Techno malarkey: This week, this blogger bought a new one of them 'DVD recorder/HDD things what can pause live TV and that.' Quite a nice one as it happens, a Panasonic DMR-EX97EB - a lovely beast which, thanks to Keith telly Topping having a load of Argos gift tokens left over from doing some market research for an online company some months ago only cost this blogger about twenty five quid in real terms. In the mean time, Keith Telly Topping also decided to get in a new telly since the old one (a Phillips) is starting to show some signs of being one the verge of konking out. Thing is. this blogger has always rented his TV sets from Radio Rentals (or, Box Clever as they are now) ever since we first moved into Stately Telly Topping Manor. Mainly because it's a big item and if it should ever blow up they will replace it within twenty four hours. So, this blogger rang them up, spoke to the lovely Lucy, got everything sorted and that will be delivered next week. Then, a sudden thought hit Keith Telly Topping in the mush like a wet haddock.
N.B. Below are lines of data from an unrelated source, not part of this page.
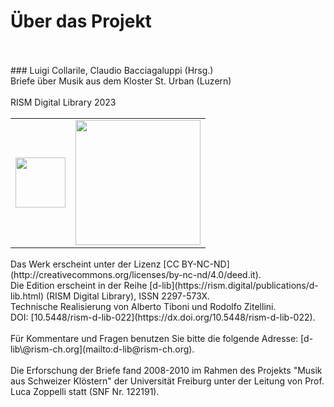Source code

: # Über das Projekt
<br/>
<br/>
### Luigi Collarile, Claudio Bacciagaluppi (Hrsg.) <br/> Briefe über Musik aus dem Kloster St. Urban (Luzern) <br/>
<br/>
RISM Digital Library 2023
<br/>
<br/>
  
<div>
	<table border="0" cellspacing="35px" style="margin: 0 auto;text-align:center"><tbody><tr><td align="center">
			<a href="http://www.rism-ch.org" target="_blank"><img src="//raw.githubusercontent.com/tibonilab/inventari-di-napoli/main/static/logo-RISM-large-ch.png" width="80px" border="0"></a>
		</td><td align="center">
			<a href="http://www.snf.ch/it" target="_blank"><img src="//raw.githubusercontent.com/tibonilab/inventari-di-napoli/main/static/SNF_RGB_I_POS.png" width="200px" border="0"></a>
		</td></tr></tbody></table>
</div>
  
<br/>
Das Werk erscheint unter der Lizenz [CC BY-NC-ND](http://creativecommons.org/licenses/by-nc-nd/4.0/deed.it).<br/> 
Die Edition erscheint in der Reihe [d-lib](https://rism.digital/publications/d-lib.html) (RISM Digital Library), ISSN 2297-573X.<br/> 
Technische Realisierung von Alberto Tiboni und Rodolfo Zitellini.<br/> 
DOI: [10.5448/rism-d-lib-022](https://dx.doi.org/10.5448/rism-d-lib-022).<br/>
<br/>
Für Kommentare und Fragen benutzen Sie bitte die folgende Adresse: [d-lib\@rism-ch.org](mailto:d-lib@rism-ch.org).<br/>
<br/>
Die Erforschung der Briefe fand 2008-2010 im Rahmen des Projekts "Musik aus Schweizer Klöstern" der Universität Freiburg unter der Leitung von Prof. Luca Zoppelli statt (SNF Nr. 122191).<br/>
<br/>

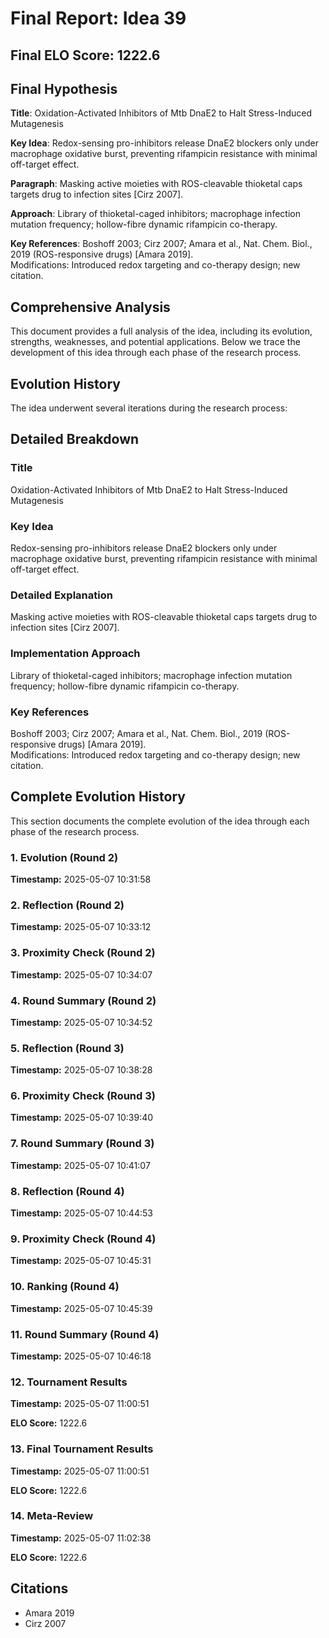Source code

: # Final Report: Idea 39

## Final ELO Score: 1222.6

## Final Hypothesis

**Title**: Oxidation-Activated Inhibitors of Mtb DnaE2 to Halt Stress-Induced Mutagenesis

**Key Idea**: Redox-sensing pro-inhibitors release DnaE2 blockers only under macrophage oxidative burst, preventing rifampicin resistance with minimal off-target effect.

**Paragraph**: Masking active moieties with ROS-cleavable thioketal caps targets drug to infection sites [Cirz 2007].

**Approach**: Library of thioketal-caged inhibitors; macrophage infection mutation frequency; hollow-fibre dynamic rifampicin co-therapy.

**Key References**: Boshoff 2003; Cirz 2007; Amara et al., Nat. Chem. Biol., 2019 (ROS-responsive drugs) [Amara 2019].  
   Modifications: Introduced redox targeting and co-therapy design; new citation.

## Comprehensive Analysis

This document provides a full analysis of the idea, including its evolution, strengths, weaknesses, and potential applications. Below we trace the development of this idea through each phase of the research process.

## Evolution History

The idea underwent several iterations during the research process:

## Detailed Breakdown

### Title

Oxidation-Activated Inhibitors of Mtb DnaE2 to Halt Stress-Induced Mutagenesis

### Key Idea

Redox-sensing pro-inhibitors release DnaE2 blockers only under macrophage oxidative burst, preventing rifampicin resistance with minimal off-target effect.

### Detailed Explanation

Masking active moieties with ROS-cleavable thioketal caps targets drug to infection sites [Cirz 2007].

### Implementation Approach

Library of thioketal-caged inhibitors; macrophage infection mutation frequency; hollow-fibre dynamic rifampicin co-therapy.

### Key References

Boshoff 2003; Cirz 2007; Amara et al., Nat. Chem. Biol., 2019 (ROS-responsive drugs) [Amara 2019].  
   Modifications: Introduced redox targeting and co-therapy design; new citation.

## Complete Evolution History

This section documents the complete evolution of the idea through each phase of the research process.

### 1. Evolution (Round 2)
**Timestamp:** 2025-05-07 10:31:58



### 2. Reflection (Round 2)
**Timestamp:** 2025-05-07 10:33:12



### 3. Proximity Check (Round 2)
**Timestamp:** 2025-05-07 10:34:07



### 4. Round Summary (Round 2)
**Timestamp:** 2025-05-07 10:34:52



### 5. Reflection (Round 3)
**Timestamp:** 2025-05-07 10:38:28



### 6. Proximity Check (Round 3)
**Timestamp:** 2025-05-07 10:39:40



### 7. Round Summary (Round 3)
**Timestamp:** 2025-05-07 10:41:07



### 8. Reflection (Round 4)
**Timestamp:** 2025-05-07 10:44:53



### 9. Proximity Check (Round 4)
**Timestamp:** 2025-05-07 10:45:31



### 10. Ranking (Round 4)
**Timestamp:** 2025-05-07 10:45:39



### 11. Round Summary (Round 4)
**Timestamp:** 2025-05-07 10:46:18



### 12. Tournament Results
**Timestamp:** 2025-05-07 11:00:51

**ELO Score:** 1222.6



### 13. Final Tournament Results
**Timestamp:** 2025-05-07 11:00:51

**ELO Score:** 1222.6



### 14. Meta-Review
**Timestamp:** 2025-05-07 11:02:38

**ELO Score:** 1222.6



## Citations

- Amara 2019
- Cirz 2007
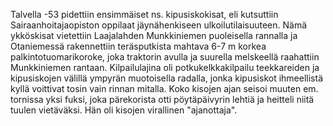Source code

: 
Talvella -53 pidettiin ensimmäiset ns. kipusiskokisat, eli kutsuttiin Sairaanhoitajaopiston oppilaat jäynähenkiseen 
ulkoilutilaisuuteen. Nämä ykköskisat vietettiin Laajalahden Munkkiniemen puoleisella rannalla ja Otaniemessä 
rakennettiin teräsputkista mahtava 6-7 m korkea palkintotuomarikoroke, joka traktorin avulla ja suurella melskeellä 
raahattiin Munkkiniemen rantaan. Kilpailulajina oli potkukelkkakilpailu teekkareiden ja kipusiskojen välillä ympyrän 
muotoisella radalla, jonka kipusiskot ihmeellistä kyllä voittivat tosin vain rinnan mitalla. Koko kisojen ajan seisoi 
muuten em. tornissa yksi fuksi, joka pärekorista otti pöytäpäivyrin lehtiä ja heitteli niitä tuulen vietäväksi. Hän oli 
kisojen virallinen "ajanottaja".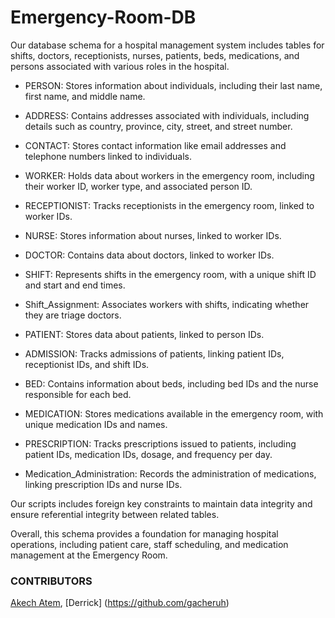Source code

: # Emergency-Room-DB

Our database schema for a hospital management system includes tables for shifts, doctors, receptionists, nurses, patients, beds, medications, and persons associated with various roles in the hospital.

*  PERSON: Stores information about individuals, including their last name, first name, and middle name.

*  ADDRESS: Contains addresses associated with individuals, including details such as country, province, city, street, and street number.

*  CONTACT: Stores contact information like email addresses and telephone numbers linked to individuals.

*  WORKER: Holds data about workers in the emergency room, including their worker ID, worker type, and associated person ID.

*  RECEPTIONIST: Tracks receptionists in the emergency room, linked to worker IDs.

*  NURSE: Stores information about nurses, linked to worker IDs.

*  DOCTOR: Contains data about doctors, linked to worker IDs.

*  SHIFT: Represents shifts in the emergency room, with a unique shift ID and start and end times.

*  Shift_Assignment: Associates workers with shifts, indicating whether they are triage doctors.

*  PATIENT: Stores data about patients, linked to person IDs.

*  ADMISSION: Tracks admissions of patients, linking patient IDs, receptionist IDs, and shift IDs.

*  BED: Contains information about beds, including bed IDs and the nurse responsible for each bed.

*  MEDICATION: Stores medications available in the emergency room, with unique medication IDs and names.

*  PRESCRIPTION: Tracks prescriptions issued to patients, including patient IDs, medication IDs, dosage, and frequency per day.

*  Medication_Administration: Records the administration of medications, linking prescription IDs and nurse IDs.

Our scripts includes foreign key constraints to maintain data integrity and ensure referential integrity between related tables.

Overall, this schema provides a foundation for managing hospital operations, including patient care, staff scheduling, and medication management at the Emergency Room.

### CONTRIBUTORS
[Akech Atem](https://github.com/akechsmith), [Derrick] (https://github.com/gacheruh)
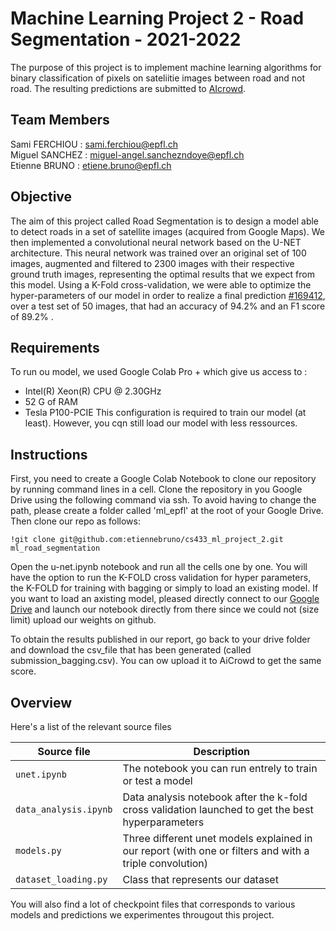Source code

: # Machine Learning Project 2 - Road Segmentation - 2021-2022

The purpose of this project is to implement machine learning algorithms for binary classification of pixels on sateliitie images between road and not road. The resulting predictions are submitted to [AIcrowd](https://www.aicrowd.com/challenges/epfl-ml-road-segmentation/).

## Team Members
Sami FERCHIOU : sami.ferchiou@epfl.ch <br/>
Miguel SANCHEZ : miguel-angel.sanchezndoye@epfl.ch <br/>
Etienne BRUNO : etiene.bruno@epfl.ch <br/>

##  Objective
The aim of this project called Road Segmentation is to design a model able to detect roads in a set of satellite images (acquired from Google Maps). We then implemented a convolutional neural network based on the U-NET architecture. This neural network was trained over an original set of 100 images, augmented and filtered to 2300 images with their respective ground truth images, representing the optimal results that we expect from this model. Using a K-Fold cross-validation, we were able to optimize the hyper-parameters of our model in order to realize a final prediction [#169412](https://www.aicrowd.com/challenges/epfl-ml-road-segmentation/submissions/169412), over a test set of 50 images, that had an accuracy of 94.2\% and an F1 score of 89.2\% .

## Requirements
To run ou model, we used Google Colab Pro + which give us access to :
- Intel(R) Xeon(R) CPU @ 2.30GHz
- 52 G of RAM
- Tesla P100-PCIE
This configuration is required to train our model (at least). However, you cqn still load our model with less ressources.

## Instructions
First, you need to create a Google Colab Notebook to clone our repository by running command lines in a cell.
Clone the repository in you Google Drive using the following command via ssh. To avoid having to change the path, please create a folder called 'ml_epfl' at the root of your Google Drive. Then clone our repo as follows:
```
!git clone git@github.com:etiennebruno/cs433_ml_project_2.git ml_road_segmentation
```
Open the u-net.ipynb notebook and run all the cells one by one. You will have the option to run the K-FOLD cross validation for hyper parameters, the K-FOLD for training with bagging or simply to load an existing model. If you want to load an axisting model, pleased directly connect to our [Google Drive](https://drive.google.com/drive/folders/1-R3SQ62_dRcnp_eogn1_oclSGheUOGrz?usp=sharing) and launch our notebook directly from there since we could not (size limit) upload our weights on github.

To obtain the results published in our report, go back to your drive folder and download the csv_file that has been generated (called submission_bagging.csv). You can ow upload it to AiCrowd to get the same score.


## Overview
Here's a list of the relevant source files 

|Source file | Description|
|---|---|
|`unet.ipynb`           | The notebook you can run entrely to train or test a model|
|`data_analysis.ipynb`  | Data analysis notebook after the k-fold cross validation launched to get the best hyperparameters|
|`models.py`            | Three different unet models explained in our report (with one or filters and with a triple convolution)|
|`dataset_loading.py`   | Class that represents our dataset|

You will also find a lot of checkpoint files that corresponds to various models and predictions we experimentes througout this project.
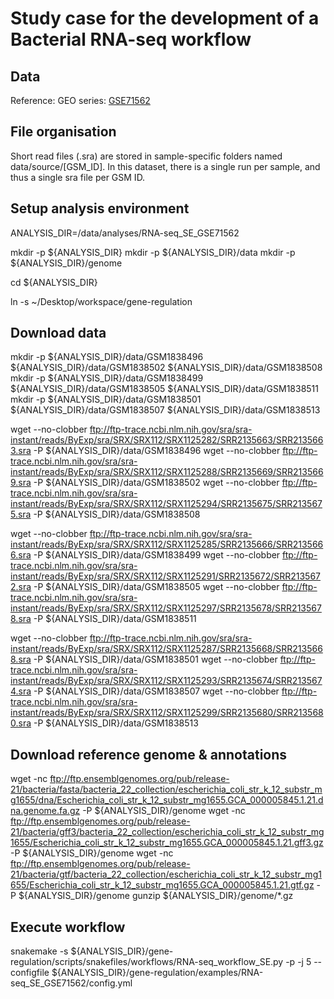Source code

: # Study case for the development of a Bacterial RNA-seq workflow


## Data

Reference: 
    GEO series: [GSE71562](http://www.ncbi.nlm.nih.gov/geo/query/acc.cgi?acc=GSE71562)

## File organisation

Short read files (.sra) are stored in sample-specific folders named data/source/[GSM_ID].
In this dataset, there is a single run per sample, and thus a single sra file per GSM ID. 

## Setup analysis environment

ANALYSIS_DIR=/data/analyses/RNA-seq_SE_GSE71562

mkdir -p ${ANALYSIS_DIR}
mkdir -p ${ANALYSIS_DIR}/data 
mkdir -p ${ANALYSIS_DIR}/genome

cd ${ANALYSIS_DIR}
<!--git clone https://github.com/rioualen/gene-regulation.git -->
<!--TODO: replace with tar.gz download of gene-regulation-v3.0-->
ln -s ~/Desktop/workspace/gene-regulation

## Download data

mkdir -p ${ANALYSIS_DIR}/data/GSM1838496 ${ANALYSIS_DIR}/data/GSM1838502 ${ANALYSIS_DIR}/data/GSM1838508 
mkdir -p ${ANALYSIS_DIR}/data/GSM1838499 ${ANALYSIS_DIR}/data/GSM1838505 ${ANALYSIS_DIR}/data/GSM1838511
mkdir -p ${ANALYSIS_DIR}/data/GSM1838501 ${ANALYSIS_DIR}/data/GSM1838507 ${ANALYSIS_DIR}/data/GSM1838513

wget --no-clobber ftp://ftp-trace.ncbi.nlm.nih.gov/sra/sra-instant/reads/ByExp/sra/SRX/SRX112/SRX1125282/SRR2135663/SRR2135663.sra -P ${ANALYSIS_DIR}/data/GSM1838496
wget --no-clobber ftp://ftp-trace.ncbi.nlm.nih.gov/sra/sra-instant/reads/ByExp/sra/SRX/SRX112/SRX1125288/SRR2135669/SRR2135669.sra -P ${ANALYSIS_DIR}/data/GSM1838502
wget --no-clobber ftp://ftp-trace.ncbi.nlm.nih.gov/sra/sra-instant/reads/ByExp/sra/SRX/SRX112/SRX1125294/SRR2135675/SRR2135675.sra -P ${ANALYSIS_DIR}/data/GSM1838508

wget --no-clobber ftp://ftp-trace.ncbi.nlm.nih.gov/sra/sra-instant/reads/ByExp/sra/SRX/SRX112/SRX1125285/SRR2135666/SRR2135666.sra -P ${ANALYSIS_DIR}/data/GSM1838499
wget --no-clobber ftp://ftp-trace.ncbi.nlm.nih.gov/sra/sra-instant/reads/ByExp/sra/SRX/SRX112/SRX1125291/SRR2135672/SRR2135672.sra -P ${ANALYSIS_DIR}/data/GSM1838505
wget --no-clobber ftp://ftp-trace.ncbi.nlm.nih.gov/sra/sra-instant/reads/ByExp/sra/SRX/SRX112/SRX1125297/SRR2135678/SRR2135678.sra -P ${ANALYSIS_DIR}/data/GSM1838511

wget --no-clobber ftp://ftp-trace.ncbi.nlm.nih.gov/sra/sra-instant/reads/ByExp/sra/SRX/SRX112/SRX1125287/SRR2135668/SRR2135668.sra -P ${ANALYSIS_DIR}/data/GSM1838501
wget --no-clobber ftp://ftp-trace.ncbi.nlm.nih.gov/sra/sra-instant/reads/ByExp/sra/SRX/SRX112/SRX1125293/SRR2135674/SRR2135674.sra -P ${ANALYSIS_DIR}/data/GSM1838507
wget --no-clobber ftp://ftp-trace.ncbi.nlm.nih.gov/sra/sra-instant/reads/ByExp/sra/SRX/SRX112/SRX1125299/SRR2135680/SRR2135680.sra -P ${ANALYSIS_DIR}/data/GSM1838513

## Download reference genome & annotations

wget -nc ftp://ftp.ensemblgenomes.org/pub/release-21/bacteria/fasta/bacteria_22_collection/escherichia_coli_str_k_12_substr_mg1655/dna/Escherichia_coli_str_k_12_substr_mg1655.GCA_000005845.1.21.dna.genome.fa.gz -P ${ANALYSIS_DIR}/genome
wget -nc ftp://ftp.ensemblgenomes.org/pub/release-21/bacteria/gff3/bacteria_22_collection/escherichia_coli_str_k_12_substr_mg1655/Escherichia_coli_str_k_12_substr_mg1655.GCA_000005845.1.21.gff3.gz -P ${ANALYSIS_DIR}/genome
wget -nc ftp://ftp.ensemblgenomes.org/pub/release-21/bacteria/gtf/bacteria_22_collection/escherichia_coli_str_k_12_substr_mg1655/Escherichia_coli_str_k_12_substr_mg1655.GCA_000005845.1.21.gtf.gz -P ${ANALYSIS_DIR}/genome
gunzip ${ANALYSIS_DIR}/genome/*.gz


## Execute workflow

snakemake -s ${ANALYSIS_DIR}/gene-regulation/scripts/snakefiles/workflows/RNA-seq_workflow_SE.py -p -j 5 --configfile ${ANALYSIS_DIR}/gene-regulation/examples/RNA-seq_SE_GSE71562/config.yml



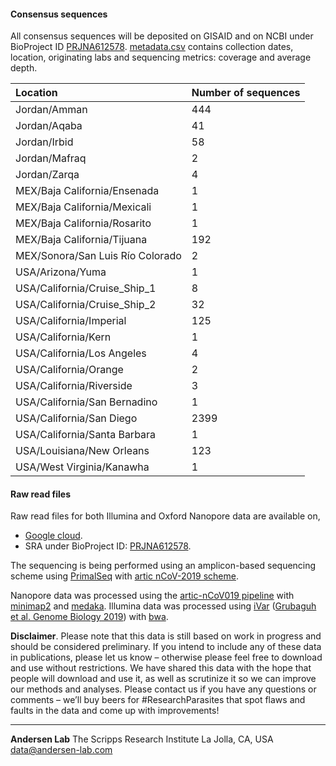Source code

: #### Consensus sequences

All consensus sequences will be deposited on GISAID and on NCBI under BioProject ID [PRJNA612578](https://www.ncbi.nlm.nih.gov/bioproject/612578).
[metadata.csv](https://raw.githubusercontent.com/andersen-lab/HCoV-19-Genomics/master/metadata.csv) contains collection dates, location, originating labs and sequencing metrics: coverage and average depth.

| Location                         | Number of sequences |
|:---------------------------------|:--------------------|
| Jordan/Amman                     | 444                 |
| Jordan/Aqaba                     | 41                  |
| Jordan/Irbid                     | 58                  |
| Jordan/Mafraq                    | 2                   |
| Jordan/Zarqa                     | 4                   |
| MEX/Baja California/Ensenada     | 1                   |
| MEX/Baja California/Mexicali     | 1                   |
| MEX/Baja California/Rosarito     | 1                   |
| MEX/Baja California/Tijuana      | 192                 |
| MEX/Sonora/San Luis Río Colorado | 2                   |
| USA/Arizona/Yuma                 | 1                   |
| USA/California/Cruise_Ship_1     | 8                   |
| USA/California/Cruise_Ship_2     | 32                  |
| USA/California/Imperial          | 125                 |
| USA/California/Kern              | 1                   |
| USA/California/Los Angeles       | 4                   |
| USA/California/Orange            | 2                   |
| USA/California/Riverside         | 3                   |
| USA/California/San Bernadino     | 1                   |
| USA/California/San Diego         | 2399                |
| USA/California/Santa Barbara     | 1                   |
| USA/Louisiana/New Orleans        | 123                 |
| USA/West Virginia/Kanawha        | 1                   |

#### Raw read files

Raw read files for both Illumina and Oxford Nanopore data are available on,

* [Google cloud](https://console.cloud.google.com/storage/browser/andersen-lab_hcov-19-genomics).
* SRA under BioProject ID: [PRJNA612578](https://www.ncbi.nlm.nih.gov/bioproject/612578).

The sequencing is being performed using an amplicon-based sequencing scheme using [PrimalSeq](https://www.nature.com/articles/nprot.2017.066) with [artic nCoV-2019 scheme](https://github.com/artic-network/artic-ncov2019/tree/master/primer_schemes/nCoV-2019).

Nanopore data was processed using the [artic-nCoV019 pipeline](https://github.com/artic-network/artic-ncov2019) with [minimap2](https://github.com/lh3/minimap2) and [medaka](https://github.com/nanoporetech/medaka).
Illumina data was processed using [iVar](https://github.com/andersen-lab/ivar) ([Grubaguh et al. Genome Biology 2019](https://genomebiology.biomedcentral.com/articles/10.1186/s13059-018-1618-7)) with [bwa](https://github.com/lh3/bwa).

**Disclaimer**. Please note that this data is still based on work in progress and should be considered preliminary. If you intend to include any of these data in publications, please let us know – otherwise please feel free to download and use without restrictions. We have shared this data with the hope that people will download and use it, as well as scrutinize it so we can improve our methods and analyses. Please contact us if you have any questions or comments – we’ll buy beers for #ResearchParasites that spot flaws and faults in the data and come up with improvements!

---
**Andersen Lab**
The Scripps Research Institute
La Jolla, CA, USA
[data@andersen-lab.com](mailto:data@andersen-lab.com)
The Stately Telly Topping Manor Sky box, is an really old'un and works off a scart-lead unlike the new DVD and the new telly, both of which are HDMI. Bugger. So, about thirty minute and two phone calls to Box Clever technical support later, we discover that there is, in fact, a scart-to-HDMI cable available which they will happily provide me with (free of charge an'all which was nice of them). But, what a sodding faff! Technology. This blogger hates the advance of it and wishes we could all go back to the stone age. Or, the 1970s, whichever is cheaper.